For me, as much as I was prepared to engage and communicate, I quickly became frustrated with the speed at which I became left behind by the skill of my fellow players. Being driven by a desire to contribute to EQ Next, my inability to develop my game skills to be able to do so was frustrating. The game itself was fun to play for a time, but the length of time between new content that added any material progression to that gameplay was too slow.
Landmark is an exceptional sandbox game and I have seen players create breathtaking constructions in it. But my inability to develop the skills to create at a standard I was happy with, along with the slow progression of development releases wore me down.
Combine this with the plague all Australian gamers face, that our peak playtime aligns with the lowest point of most game populations in any 24 hour window (also being why we always seem to get server downtime right in our peak play windows), meant that it was difficult to use social aspects of the game to get support from other players.
Ultimately, the game became a daily grind to maintain certain upkeeps and little else. So I decided to step away and wait for a more finished product before taking a second look.
I will queue up for Everquest Next when it is launched (ignoring any early access offers). The concepts in its design are absolutely brilliant and I think worth a look – but it also appears to be headed down the path of action oriented combat over strategic character builds and rotations, so I will be keeping my expectations in check.
I went on to try a couple of other Early Access games, and had similar experiences. So my conclusion is that Early Access games are for people with more time to invest in the development process. For people that just want to play (myself included), wait for a finished product – or at least one mature enough that they don’t have to add the Early Access disclaimer.
But with the sheer volume of Early Access games being released, I wonder if those developers are so focused on the romantic notion of games designed by the people that play them, that they don’t realise that there is a growing demographic out there of gamers that they are alienating as a result.

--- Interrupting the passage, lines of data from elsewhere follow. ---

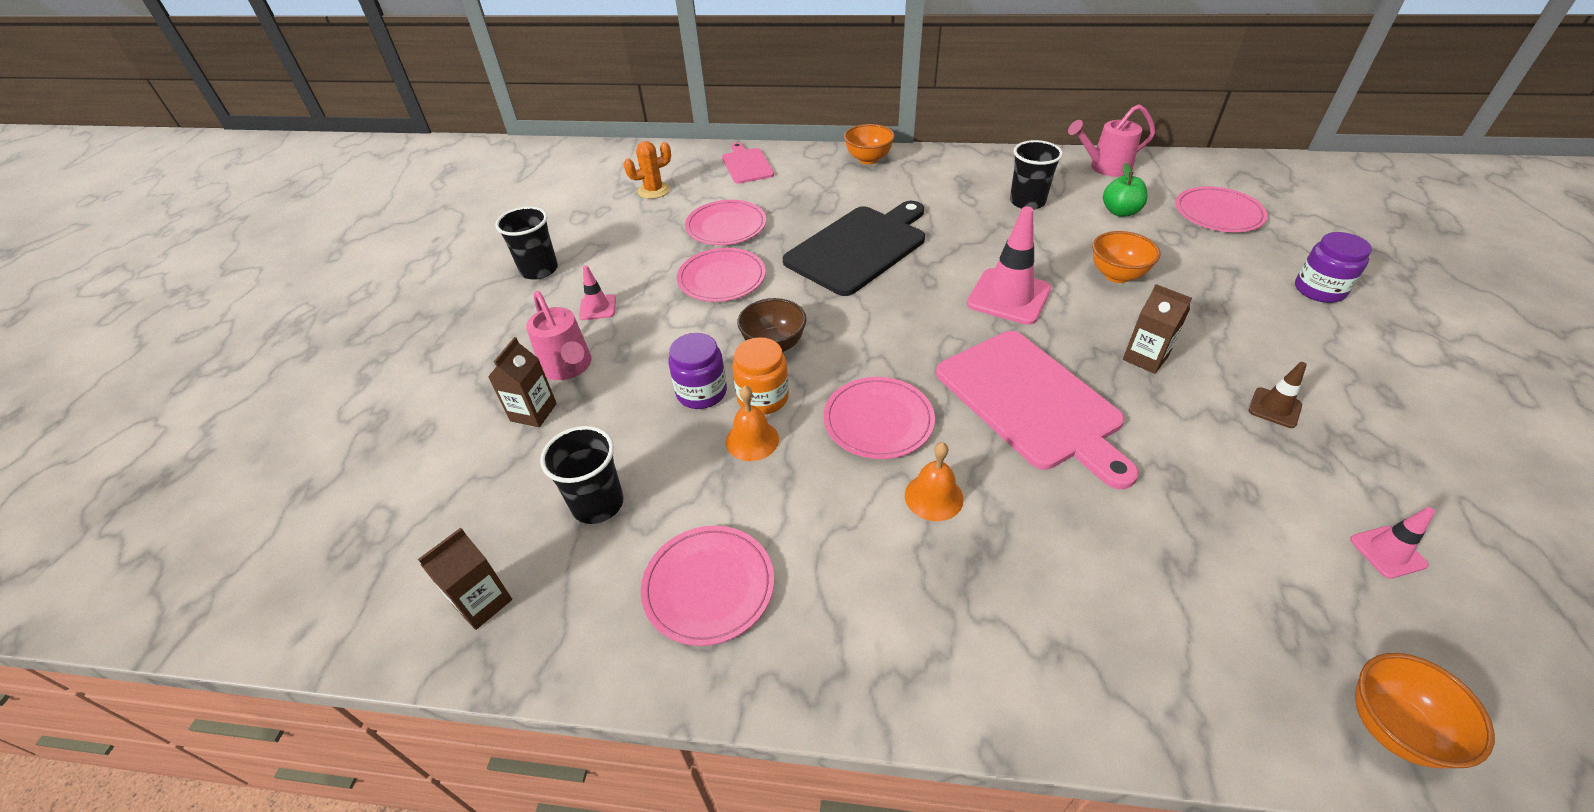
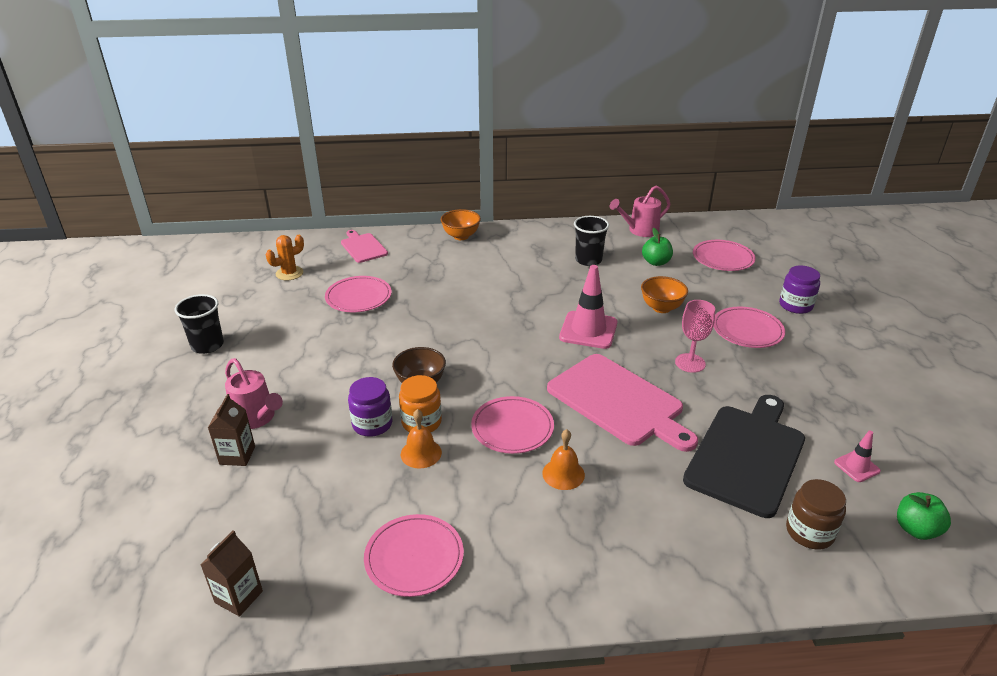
camera: 15 degrees left, 10 degrees down
black cup [540,426,624,524] -> none
pink traffic cone [579,265,616,320] -> none
pink plate [677,248,766,302] -> pink plate moved to [713,307,785,348]
black cutting board [783,201,925,296] -> black cutting board moved to [683,395,805,518]
brown carton [1123,284,1192,374] -> pink goblet [675,300,715,373]
brown traffic cone [1249,362,1307,428] -> none
orange bowl [1355,653,1495,768] -> none
none -> brown jar [786,479,846,550]
none -> green apple [897,492,951,540]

Currently, I sate my gaming desires with FFX on the PS4, and DC Universe Online on PC. DCUO is on PS4 as well and I have tried it in that format, but my lack of skill with console controls compared with the relative ease of controlling via PC quickly ended that experiment. I couldn’t even finish a rookie race on console, while on PC I have completed all races and associated challenges.
Anyway, my disappointment with the trend of replacing strategic game elements with simplified or action oriented elements was the original trigger for this piece. I hope I am wrong about the direction the gaming industry seems to be heading.